Viewers and Not Dwellers
By Saad Choeb
So different, so appealing is the fourth in a series of exhibitions entitled Substructures, conceived by Murtaza Vali and curated for Warehouse 421. The exhibition takes the real estate industry as an entry point to investigates the domination of neoliberal aesthetics and narratives. It consists of a trio of short videos, monoprint series, advertisements, graphite drawings, photographs, another video and an installation. The title of the exhibition is taken from a 1956 collage by English artist Richard Hamilton, “Just what is it that makes today's homes so different, so appealing?”, which Hamilton cropped from a real estate magazine advertisement. Although real estate agencies try to sell differences, in fact they reaffirm homogeneity; global urbanism becomes the model followed for economic development. Architecture appears for viewers and not dwellers, while people’s participation becomes irrelevant. This piece aims to explore time and disruption under neoliberal order as contemplated through Vikram Divecha’s “Demolition Monoprints” and the BROKER video of Jennifer and Kevin McCoy.
Fast Forward:
The Messenger app now permits users to speed up voice notes, allowing you to play them up to two times faster than the speed at which they were recorded. Originally, the tone of voice may be regulated to suggest emotions such as anger, surprise, fear, happiness or sadness. Emotional prosody or affective prosody are the multiple non-verbal characteristics of language that enable people to convey or understand emotion. This includes your tone of voice in speech, which is perceived through changes in pitch, loudness, timbre, speech rate and pauses. When I first arrived in Dubai a month ago, I became stressed out by the double-speed distorted voices that I was hearing out of the devices in my surroundings. My brother-in-law had told me that he uses the feature for movies, “so he can accomplish more in less time”, a basic equation for profit.
Demolition:
The urban development in the Gulf is similar to speeding up voice notes “to accomplish more in less time”. Time shall not be accumulated—or we better not be aware of its passing—otherwise we will feel confused and even faint. Here, the temporal consciousness brings unnecessary dizziness as it becomes a subject of contemplation and not a material reality that can indicate time in relation to lived experiences. The material reality is simply demolished. What is left is tomorrow, neither yesterday nor today. Vikram Divecha addressed the question of forced future through creating “Demolition Monoprints”, a series of prints made at an impending demolition site using an inked wall or surface. While the prints document the moment of erasure, they also commemorate the space and the lives of people who lived there by reproducing some of the interior details of these spaces, such as the kitchen tiling, a torn down wall and an arch of a corridor. Although such attempts towards the past might immediately be deemed as merely nostalgic, I think Divecha’s work drifts away from a sentimentality for the past. The pieces are not associated with a yearning for the past and its possibilities or personalities; rather, they act in the present. The past is conjured not as a call to remember it as an event but instead as an antithesis of the futuristic domination over the temporal order under neoliberal economies. It is like wondering what would happen if we tried to put a stick in a spinning wheel.

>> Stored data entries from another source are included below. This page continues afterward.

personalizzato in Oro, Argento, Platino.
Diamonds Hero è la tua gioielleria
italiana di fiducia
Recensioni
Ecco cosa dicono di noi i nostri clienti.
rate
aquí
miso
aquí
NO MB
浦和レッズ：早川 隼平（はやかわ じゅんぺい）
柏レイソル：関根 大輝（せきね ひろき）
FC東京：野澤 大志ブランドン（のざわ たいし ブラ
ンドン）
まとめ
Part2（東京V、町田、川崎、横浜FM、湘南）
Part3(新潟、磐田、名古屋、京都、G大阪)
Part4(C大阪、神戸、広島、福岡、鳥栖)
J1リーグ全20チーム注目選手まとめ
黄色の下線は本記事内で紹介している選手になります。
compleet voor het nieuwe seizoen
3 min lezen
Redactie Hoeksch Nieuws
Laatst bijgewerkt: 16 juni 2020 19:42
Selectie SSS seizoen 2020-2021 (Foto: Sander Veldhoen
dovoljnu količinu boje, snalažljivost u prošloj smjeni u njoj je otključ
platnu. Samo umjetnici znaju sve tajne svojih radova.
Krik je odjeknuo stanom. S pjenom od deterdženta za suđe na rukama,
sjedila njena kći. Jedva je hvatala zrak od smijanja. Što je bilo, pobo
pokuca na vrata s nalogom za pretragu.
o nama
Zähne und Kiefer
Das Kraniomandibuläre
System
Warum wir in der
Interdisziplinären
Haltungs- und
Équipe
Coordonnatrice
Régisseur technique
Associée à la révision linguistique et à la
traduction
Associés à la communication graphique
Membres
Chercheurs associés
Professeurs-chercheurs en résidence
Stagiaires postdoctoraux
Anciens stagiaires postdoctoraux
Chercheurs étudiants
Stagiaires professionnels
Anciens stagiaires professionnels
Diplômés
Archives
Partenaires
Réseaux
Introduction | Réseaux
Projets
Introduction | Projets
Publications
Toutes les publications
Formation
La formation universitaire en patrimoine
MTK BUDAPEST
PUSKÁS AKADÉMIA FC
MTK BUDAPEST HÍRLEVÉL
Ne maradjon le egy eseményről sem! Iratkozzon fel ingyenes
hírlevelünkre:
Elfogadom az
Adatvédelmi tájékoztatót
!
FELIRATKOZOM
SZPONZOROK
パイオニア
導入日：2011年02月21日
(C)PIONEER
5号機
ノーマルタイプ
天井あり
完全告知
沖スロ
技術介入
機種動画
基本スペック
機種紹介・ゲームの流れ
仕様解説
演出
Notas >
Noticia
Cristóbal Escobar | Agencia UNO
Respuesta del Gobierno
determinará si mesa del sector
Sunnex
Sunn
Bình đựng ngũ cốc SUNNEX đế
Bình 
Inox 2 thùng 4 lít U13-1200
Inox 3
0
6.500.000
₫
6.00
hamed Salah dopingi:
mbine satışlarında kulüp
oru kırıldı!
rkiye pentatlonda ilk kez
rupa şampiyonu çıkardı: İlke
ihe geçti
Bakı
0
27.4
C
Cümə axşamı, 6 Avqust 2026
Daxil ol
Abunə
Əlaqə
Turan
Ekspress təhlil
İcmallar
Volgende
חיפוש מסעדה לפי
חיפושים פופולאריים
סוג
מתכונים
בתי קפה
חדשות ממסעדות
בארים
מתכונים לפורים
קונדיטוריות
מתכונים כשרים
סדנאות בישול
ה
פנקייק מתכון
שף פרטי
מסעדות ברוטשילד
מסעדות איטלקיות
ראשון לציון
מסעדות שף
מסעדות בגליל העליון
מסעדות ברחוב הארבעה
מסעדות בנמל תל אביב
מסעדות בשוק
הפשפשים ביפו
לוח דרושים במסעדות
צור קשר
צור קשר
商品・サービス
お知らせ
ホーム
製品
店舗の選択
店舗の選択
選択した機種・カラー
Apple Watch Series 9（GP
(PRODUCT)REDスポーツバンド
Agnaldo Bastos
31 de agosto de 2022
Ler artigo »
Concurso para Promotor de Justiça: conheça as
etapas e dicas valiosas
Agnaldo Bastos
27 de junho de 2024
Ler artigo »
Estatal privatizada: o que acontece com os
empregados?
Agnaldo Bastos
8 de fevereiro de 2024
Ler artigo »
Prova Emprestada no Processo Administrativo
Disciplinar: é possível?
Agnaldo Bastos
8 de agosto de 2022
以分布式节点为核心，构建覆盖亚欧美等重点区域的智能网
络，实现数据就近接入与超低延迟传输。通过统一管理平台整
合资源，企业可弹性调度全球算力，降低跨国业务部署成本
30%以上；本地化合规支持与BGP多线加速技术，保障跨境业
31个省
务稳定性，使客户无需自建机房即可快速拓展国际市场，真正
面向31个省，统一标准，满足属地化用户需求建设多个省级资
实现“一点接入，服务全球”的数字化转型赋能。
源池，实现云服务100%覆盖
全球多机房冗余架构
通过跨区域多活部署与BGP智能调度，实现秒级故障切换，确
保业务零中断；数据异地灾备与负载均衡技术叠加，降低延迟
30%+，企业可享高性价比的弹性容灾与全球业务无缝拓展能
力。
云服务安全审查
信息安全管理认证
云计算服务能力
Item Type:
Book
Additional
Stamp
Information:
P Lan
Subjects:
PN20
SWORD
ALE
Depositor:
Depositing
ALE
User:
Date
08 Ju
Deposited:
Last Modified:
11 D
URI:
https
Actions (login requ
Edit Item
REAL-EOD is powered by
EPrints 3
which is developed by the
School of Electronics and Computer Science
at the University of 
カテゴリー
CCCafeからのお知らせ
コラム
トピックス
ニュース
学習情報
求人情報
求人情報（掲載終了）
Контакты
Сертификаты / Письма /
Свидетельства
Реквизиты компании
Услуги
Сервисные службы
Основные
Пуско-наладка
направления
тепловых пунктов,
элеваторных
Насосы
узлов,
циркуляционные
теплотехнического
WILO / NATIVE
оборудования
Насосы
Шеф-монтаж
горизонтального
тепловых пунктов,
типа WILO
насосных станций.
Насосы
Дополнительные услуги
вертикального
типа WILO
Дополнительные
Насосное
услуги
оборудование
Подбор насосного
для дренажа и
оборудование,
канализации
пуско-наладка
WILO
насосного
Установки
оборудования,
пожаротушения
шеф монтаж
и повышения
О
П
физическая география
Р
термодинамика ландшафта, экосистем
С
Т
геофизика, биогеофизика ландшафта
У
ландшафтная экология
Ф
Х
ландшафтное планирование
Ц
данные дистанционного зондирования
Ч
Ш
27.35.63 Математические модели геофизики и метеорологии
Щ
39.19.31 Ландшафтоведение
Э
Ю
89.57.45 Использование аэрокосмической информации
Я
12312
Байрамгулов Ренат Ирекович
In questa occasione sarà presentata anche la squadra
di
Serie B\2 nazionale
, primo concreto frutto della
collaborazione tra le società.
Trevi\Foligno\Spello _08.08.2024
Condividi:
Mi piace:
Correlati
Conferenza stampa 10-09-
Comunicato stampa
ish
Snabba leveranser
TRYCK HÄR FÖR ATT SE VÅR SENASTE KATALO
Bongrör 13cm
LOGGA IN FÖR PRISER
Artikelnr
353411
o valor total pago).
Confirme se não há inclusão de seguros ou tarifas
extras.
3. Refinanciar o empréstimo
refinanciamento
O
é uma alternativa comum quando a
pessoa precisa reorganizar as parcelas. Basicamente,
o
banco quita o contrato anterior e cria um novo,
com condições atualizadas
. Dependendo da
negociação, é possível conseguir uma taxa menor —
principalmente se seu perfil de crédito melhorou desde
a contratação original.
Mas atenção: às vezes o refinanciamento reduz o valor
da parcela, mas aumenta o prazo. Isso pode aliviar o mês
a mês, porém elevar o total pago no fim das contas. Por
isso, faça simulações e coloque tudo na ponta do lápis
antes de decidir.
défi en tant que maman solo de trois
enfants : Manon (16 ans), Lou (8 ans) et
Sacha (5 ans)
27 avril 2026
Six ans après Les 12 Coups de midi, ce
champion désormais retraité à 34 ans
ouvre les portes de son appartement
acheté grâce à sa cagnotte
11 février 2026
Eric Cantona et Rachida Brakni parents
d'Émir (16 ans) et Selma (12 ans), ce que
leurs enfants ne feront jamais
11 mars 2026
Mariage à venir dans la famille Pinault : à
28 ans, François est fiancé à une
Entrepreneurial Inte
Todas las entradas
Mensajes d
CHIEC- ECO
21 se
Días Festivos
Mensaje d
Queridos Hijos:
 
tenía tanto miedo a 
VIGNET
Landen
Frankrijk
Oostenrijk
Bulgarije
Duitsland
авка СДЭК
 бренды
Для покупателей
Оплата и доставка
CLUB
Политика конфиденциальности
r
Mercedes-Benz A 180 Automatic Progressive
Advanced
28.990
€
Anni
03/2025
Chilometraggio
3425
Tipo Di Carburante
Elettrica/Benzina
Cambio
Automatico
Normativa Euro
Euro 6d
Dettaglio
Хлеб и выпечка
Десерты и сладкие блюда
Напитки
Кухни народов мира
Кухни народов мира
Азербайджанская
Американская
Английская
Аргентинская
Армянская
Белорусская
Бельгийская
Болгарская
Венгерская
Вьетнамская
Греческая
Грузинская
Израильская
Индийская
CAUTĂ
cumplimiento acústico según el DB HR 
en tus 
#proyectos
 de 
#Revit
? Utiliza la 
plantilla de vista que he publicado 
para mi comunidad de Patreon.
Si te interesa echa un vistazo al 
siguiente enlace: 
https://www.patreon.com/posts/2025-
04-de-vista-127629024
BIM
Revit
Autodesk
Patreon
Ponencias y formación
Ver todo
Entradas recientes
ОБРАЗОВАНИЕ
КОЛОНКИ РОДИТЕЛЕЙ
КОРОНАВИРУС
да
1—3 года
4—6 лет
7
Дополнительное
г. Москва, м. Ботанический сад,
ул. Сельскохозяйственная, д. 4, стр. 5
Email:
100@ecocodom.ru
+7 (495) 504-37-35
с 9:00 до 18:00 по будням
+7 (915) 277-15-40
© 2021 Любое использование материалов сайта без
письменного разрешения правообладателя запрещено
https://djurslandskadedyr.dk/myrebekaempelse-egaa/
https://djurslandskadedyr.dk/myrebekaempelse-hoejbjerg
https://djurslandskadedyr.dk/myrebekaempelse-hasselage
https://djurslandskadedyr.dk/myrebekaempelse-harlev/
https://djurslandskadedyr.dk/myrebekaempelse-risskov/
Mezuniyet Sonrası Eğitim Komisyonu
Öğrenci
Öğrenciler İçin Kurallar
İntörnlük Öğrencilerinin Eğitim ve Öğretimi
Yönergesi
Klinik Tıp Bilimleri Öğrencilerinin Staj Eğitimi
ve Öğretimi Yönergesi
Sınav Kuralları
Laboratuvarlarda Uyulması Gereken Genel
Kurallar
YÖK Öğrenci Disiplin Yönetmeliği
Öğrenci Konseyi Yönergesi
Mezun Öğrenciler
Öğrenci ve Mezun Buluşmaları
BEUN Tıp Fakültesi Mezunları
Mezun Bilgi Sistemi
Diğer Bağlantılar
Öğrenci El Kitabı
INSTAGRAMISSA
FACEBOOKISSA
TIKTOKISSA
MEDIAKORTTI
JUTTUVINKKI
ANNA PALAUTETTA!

BROKER, 2016 Jennifer and Kevin McCoy Video (28 min) Courtesy of the artists and Postmasters Gallery
Slow Down:
In his book The Politics of Aesthetics, Jacques Ranciere suggests that domination functions in a way that forces us to feel that there is one unique reality, surrounding our experience with a framework that makes our world appear obvious and inescapable. Meanwhile, dissensus disrupts this obviousness. It resituates the visibility of our world, and ceases, accelerates or slows down its temporal course, creating new modes of seeing things and new methods of making sense of them.
In their BROKER video, Jennifer and Kevin McCoy depict visual art as a disruption of the normal. The video portrays a broker who is preparing an extravagant apartment in New York’s Trump World Tower to show to potential clients. While making sure that all the furniture and details are staged perfectly, she repeatedly recites the custom-designed features in the apartment and describes its luxurious finishings. In the middle of her well-ordered roaming in the apartment, the broker becomes unsettled by the unexpected eruption of disruptive works of art in the apartment, such as paintings of some violent and other distorted figures. Although trying to suppress the images, her speech starts to sound hysterical as she repeats her neoliberal anthem before descending into madness.
Now, the erasure of the limits between common sensible realities — i.e., the reality of the content of the disruptive artworks and the reality of the broker’s routine — has opened up a political space. Her madness seems analogous to a form of emancipation whereby stopping doing her typical business freed her from all the mechanisms of ordinary perception. The rupture that the artwork created has reframed the visibility of the world for the broker. Hence, the efficacy of the artwork resided in the redistribution of time and space that it produced, leaving a margin for drawing commonalities that can no longer be overlooked. The temporal order, on the other hand, flows like an original voice note where emotional prosody is recognised.